Refugees

Promising residence permits, Iran lures Afghans for deportation instead

By Emran

Iranian authorities are allegedly using promises of residence permits to lure undocumented Afghan refugees for deportation. In early May, the Iranian regime began offering six-month residence permits to undocumented Afghan refugees to encourage them to take part in a census. [Emran/Salaam Times]

HERAT, Afghanistan -- Iranian authorities are allegedly using promises of residence permits to lure undocumented Afghan refugees for deportations.

The Iranian regime starting May 4 began offering six-month residence permits to undocumented Afghan refugees to encourage them to take part in a census.

Officials have extended the census until June 22.

However, the latest move is just a trick to arrest and expel refugees from Iran, according to Afghan refugees.

Afghan refugees deported from Iran are seen June 5 inside a UN refugee camp in Herat city. [Emran/Salaam Times]

Afghan refugees deported from Iran are seen June 5 inside a UN refugee camp in Herat city. [Emran/Salaam Times]

Hassan Qurbani, a resident of Daikundi province who was recently deported from Iran, June 5 said at a United Nations (UN) refugee camp in Herat city that his employer asked him to apply for the permit.

"I was standing in queue to get the residence card, but the police came and arrested all [60 of us], and took us to prison.
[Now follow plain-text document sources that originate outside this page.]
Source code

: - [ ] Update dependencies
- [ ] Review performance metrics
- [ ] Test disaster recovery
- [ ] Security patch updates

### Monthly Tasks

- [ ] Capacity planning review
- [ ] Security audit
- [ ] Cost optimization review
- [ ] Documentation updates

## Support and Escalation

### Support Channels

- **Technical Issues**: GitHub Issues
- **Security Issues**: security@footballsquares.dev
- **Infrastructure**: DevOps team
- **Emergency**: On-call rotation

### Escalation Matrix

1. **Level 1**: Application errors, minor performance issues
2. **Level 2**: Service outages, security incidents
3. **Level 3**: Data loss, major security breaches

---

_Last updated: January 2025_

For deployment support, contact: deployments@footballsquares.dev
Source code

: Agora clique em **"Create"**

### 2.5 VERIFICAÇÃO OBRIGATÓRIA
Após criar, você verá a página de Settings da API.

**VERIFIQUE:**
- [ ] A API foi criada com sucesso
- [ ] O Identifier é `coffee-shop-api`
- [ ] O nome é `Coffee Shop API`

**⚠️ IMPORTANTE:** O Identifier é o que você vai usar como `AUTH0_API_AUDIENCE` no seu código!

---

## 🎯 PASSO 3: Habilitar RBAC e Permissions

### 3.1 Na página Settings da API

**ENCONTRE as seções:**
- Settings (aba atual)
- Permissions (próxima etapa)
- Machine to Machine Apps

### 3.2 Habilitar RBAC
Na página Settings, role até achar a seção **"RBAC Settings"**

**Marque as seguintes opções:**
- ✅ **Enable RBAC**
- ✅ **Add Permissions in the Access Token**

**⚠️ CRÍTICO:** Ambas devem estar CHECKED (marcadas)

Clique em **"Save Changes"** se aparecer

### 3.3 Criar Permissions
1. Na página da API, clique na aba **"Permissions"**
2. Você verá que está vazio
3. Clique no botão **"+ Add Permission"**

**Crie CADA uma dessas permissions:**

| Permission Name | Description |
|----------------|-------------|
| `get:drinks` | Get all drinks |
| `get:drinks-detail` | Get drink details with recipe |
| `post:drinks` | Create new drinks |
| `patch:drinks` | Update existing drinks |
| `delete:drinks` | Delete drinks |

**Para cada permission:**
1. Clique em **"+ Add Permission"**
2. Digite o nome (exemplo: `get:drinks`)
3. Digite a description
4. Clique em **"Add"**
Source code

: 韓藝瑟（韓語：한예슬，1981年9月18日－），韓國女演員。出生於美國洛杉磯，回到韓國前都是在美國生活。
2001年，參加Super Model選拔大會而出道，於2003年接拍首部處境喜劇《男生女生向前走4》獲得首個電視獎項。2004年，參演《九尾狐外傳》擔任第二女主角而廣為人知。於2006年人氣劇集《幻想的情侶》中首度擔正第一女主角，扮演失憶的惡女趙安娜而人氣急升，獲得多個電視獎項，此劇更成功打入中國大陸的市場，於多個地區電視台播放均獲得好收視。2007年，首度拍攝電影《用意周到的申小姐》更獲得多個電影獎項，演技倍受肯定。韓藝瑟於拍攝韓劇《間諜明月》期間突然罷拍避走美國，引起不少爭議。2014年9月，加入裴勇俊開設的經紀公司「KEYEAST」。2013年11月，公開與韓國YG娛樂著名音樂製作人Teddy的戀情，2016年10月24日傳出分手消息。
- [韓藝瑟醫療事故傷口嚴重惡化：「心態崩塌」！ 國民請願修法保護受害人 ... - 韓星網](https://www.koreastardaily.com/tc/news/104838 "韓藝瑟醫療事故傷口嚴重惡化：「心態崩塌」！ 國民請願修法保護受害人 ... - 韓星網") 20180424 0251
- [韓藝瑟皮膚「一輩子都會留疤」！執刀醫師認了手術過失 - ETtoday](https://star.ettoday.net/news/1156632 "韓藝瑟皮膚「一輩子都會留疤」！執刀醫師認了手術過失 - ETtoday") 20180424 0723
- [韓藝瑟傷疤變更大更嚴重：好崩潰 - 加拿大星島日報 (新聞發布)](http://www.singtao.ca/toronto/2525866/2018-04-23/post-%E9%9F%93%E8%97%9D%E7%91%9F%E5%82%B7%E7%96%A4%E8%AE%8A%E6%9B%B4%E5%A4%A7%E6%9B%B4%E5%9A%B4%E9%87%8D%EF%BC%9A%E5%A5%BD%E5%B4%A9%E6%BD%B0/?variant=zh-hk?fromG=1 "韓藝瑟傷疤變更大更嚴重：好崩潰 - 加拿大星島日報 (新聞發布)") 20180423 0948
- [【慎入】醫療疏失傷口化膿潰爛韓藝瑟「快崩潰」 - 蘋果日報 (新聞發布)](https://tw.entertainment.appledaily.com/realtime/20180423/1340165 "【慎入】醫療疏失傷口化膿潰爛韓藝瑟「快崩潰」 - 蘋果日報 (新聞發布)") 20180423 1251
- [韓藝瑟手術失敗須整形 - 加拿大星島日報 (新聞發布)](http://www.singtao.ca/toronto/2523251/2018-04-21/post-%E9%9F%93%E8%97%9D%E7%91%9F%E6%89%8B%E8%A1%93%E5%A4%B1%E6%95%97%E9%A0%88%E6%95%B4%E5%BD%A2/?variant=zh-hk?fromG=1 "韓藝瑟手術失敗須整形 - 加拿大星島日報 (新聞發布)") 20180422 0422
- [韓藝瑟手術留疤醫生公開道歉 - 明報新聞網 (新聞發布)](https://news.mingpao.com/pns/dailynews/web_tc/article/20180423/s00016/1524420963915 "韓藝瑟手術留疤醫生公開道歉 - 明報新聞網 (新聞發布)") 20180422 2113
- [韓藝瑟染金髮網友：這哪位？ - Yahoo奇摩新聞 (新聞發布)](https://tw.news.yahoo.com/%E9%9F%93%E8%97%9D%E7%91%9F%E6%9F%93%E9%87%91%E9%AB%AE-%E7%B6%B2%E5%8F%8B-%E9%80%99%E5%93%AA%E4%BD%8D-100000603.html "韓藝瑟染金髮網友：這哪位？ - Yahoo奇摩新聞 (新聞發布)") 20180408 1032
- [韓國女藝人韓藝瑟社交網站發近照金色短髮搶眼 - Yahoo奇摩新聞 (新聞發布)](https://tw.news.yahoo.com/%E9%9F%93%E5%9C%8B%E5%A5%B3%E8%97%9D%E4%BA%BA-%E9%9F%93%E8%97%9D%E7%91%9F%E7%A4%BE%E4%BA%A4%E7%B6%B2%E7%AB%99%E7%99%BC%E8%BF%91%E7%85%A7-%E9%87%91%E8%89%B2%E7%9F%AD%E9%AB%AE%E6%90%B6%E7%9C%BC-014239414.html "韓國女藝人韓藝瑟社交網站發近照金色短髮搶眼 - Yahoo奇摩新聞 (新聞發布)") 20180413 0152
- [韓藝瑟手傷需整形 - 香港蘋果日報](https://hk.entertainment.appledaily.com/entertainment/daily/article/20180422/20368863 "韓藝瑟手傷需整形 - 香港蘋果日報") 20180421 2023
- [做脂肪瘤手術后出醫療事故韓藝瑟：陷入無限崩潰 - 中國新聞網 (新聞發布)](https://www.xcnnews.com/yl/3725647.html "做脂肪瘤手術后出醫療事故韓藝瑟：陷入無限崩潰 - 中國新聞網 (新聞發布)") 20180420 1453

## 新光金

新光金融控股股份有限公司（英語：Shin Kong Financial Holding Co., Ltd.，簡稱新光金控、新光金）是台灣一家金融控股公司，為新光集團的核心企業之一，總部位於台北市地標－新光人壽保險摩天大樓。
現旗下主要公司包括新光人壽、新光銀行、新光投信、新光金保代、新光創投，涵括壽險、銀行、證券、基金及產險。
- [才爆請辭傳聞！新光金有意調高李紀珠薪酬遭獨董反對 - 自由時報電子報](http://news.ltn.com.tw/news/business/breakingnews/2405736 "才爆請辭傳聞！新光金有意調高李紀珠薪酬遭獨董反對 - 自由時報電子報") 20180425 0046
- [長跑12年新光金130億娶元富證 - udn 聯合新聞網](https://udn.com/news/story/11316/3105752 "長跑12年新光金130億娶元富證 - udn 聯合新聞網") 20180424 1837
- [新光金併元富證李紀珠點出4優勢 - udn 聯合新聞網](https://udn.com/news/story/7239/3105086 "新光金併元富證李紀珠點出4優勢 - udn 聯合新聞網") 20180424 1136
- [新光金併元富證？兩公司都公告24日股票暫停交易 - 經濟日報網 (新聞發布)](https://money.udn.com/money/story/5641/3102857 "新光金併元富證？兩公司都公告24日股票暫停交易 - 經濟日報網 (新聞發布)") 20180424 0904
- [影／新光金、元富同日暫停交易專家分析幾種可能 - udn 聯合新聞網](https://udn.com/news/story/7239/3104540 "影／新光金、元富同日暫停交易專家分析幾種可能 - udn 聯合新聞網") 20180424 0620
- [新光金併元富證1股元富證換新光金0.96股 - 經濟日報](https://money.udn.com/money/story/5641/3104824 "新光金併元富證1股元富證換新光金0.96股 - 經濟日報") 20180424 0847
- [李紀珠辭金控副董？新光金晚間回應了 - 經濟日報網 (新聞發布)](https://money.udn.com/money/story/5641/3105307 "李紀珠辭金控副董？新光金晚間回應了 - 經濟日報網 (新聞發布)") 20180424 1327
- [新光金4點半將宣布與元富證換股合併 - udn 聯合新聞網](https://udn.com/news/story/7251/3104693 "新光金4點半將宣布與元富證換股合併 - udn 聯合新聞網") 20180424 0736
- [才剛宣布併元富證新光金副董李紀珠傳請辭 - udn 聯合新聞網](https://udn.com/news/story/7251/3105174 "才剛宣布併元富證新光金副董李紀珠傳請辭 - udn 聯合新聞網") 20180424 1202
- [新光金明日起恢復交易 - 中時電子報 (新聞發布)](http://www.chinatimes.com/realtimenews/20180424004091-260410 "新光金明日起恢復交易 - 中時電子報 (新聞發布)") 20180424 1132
We spent one night in detention, and were deported the next day," he said.

Iranian forces confiscated their money and mobile phones, Qurbani said.

Iran's true purpose in distributing residence permits was to obtain funds from the UN, said Jawad Khademi, a resident of Bamiyan province also at the camp.

Like Qurbani, he said he applied for a residence permit but was detained when waiting in line to retrieve it.

"The distribution of residence permits is just a trap for Afghan refugees. Most of those who were recently deported claim that they were arrested as they were waiting in queue to obtain the permits," Khademi added.

The Iranian regime is deporting between 2,500 and 3,000 Afghan refugees each day, according to local Afghan authorities.

Illegal arrests

Meanwhile, those who received the residence permits say they are of little value.

Iranian police have detained and expelled Afghan refugees even though they had valid residence permits, said Abdul Rahman Rahimi, a resident of Ghor province living at the refugee camp in Herat city.

"Iranian police destroy the refugees' residence permits after they arrest them," he said.

Ali Ahmad Azizi, a resident of Badghis who was recently deported along with his wife and three children, said at the UN refugee camp that he had received his six-month residence permit just two weeks ago.

Still, the Iranian police arrested and deported him and his entire family.

"Despite enormous challenges, I managed to get a six-month residence permit. However, I could not find a job. After a long wait, when I eventually got a job at an orchard in Tehran, the police came, handcuffed me and took me to prison," he said.

"When I showed our residence permits, the Iranian police tore them up and said there was no place for us in Iran," he said.

Iran distributes the permits solely to extort money from the refugees and then to deport them, said Azizi.

Oppression and extortion

The latest scheme also comes amid continued reports of torture and extortion at the hands of Iranian authorities.

Habibullah Sadaat, a resident of Ghazni province who was recently deported from Iran, said that Iranian forces had extorted 2 million IRR ($47) from him.

"When the police came after me at a construction site in Tehran, they tortured, handcuffed and imprisoned me," he said.

"I was detained in a toilet for three days. They gave me a piece of bread with a small can of yogurt and a bottle of water every 12 hours. I was forced to have my meals in the same bathroom where I defecated," he added.

Iranian police repeatedly extorted money from him, leaving him with no cash when he was deported to Afghanistan, he said.

Mohammad Qasim Usmani, a resident of Herat who was deported from Iran on June 5, also said that he witnessed Iranian police brutally torturing Afghan refugees.

"Iranian police used whatever they had at hand to beat refugees. They have mercy on no one and even torture children and teenagers with electric shocks and cables," he said.

"I could not recover my wage of 6 million IRR ($141) from my employer. I begged the police to allow me to get my wages, but they would not let me. They even did not let me collect my clothes and shoes from my room," he added.

His employer did not pay his one-and-a-half month salary, and on top of that, the police took 300,000 IRR ($7) of cash that he had on him at the time, added Usmani.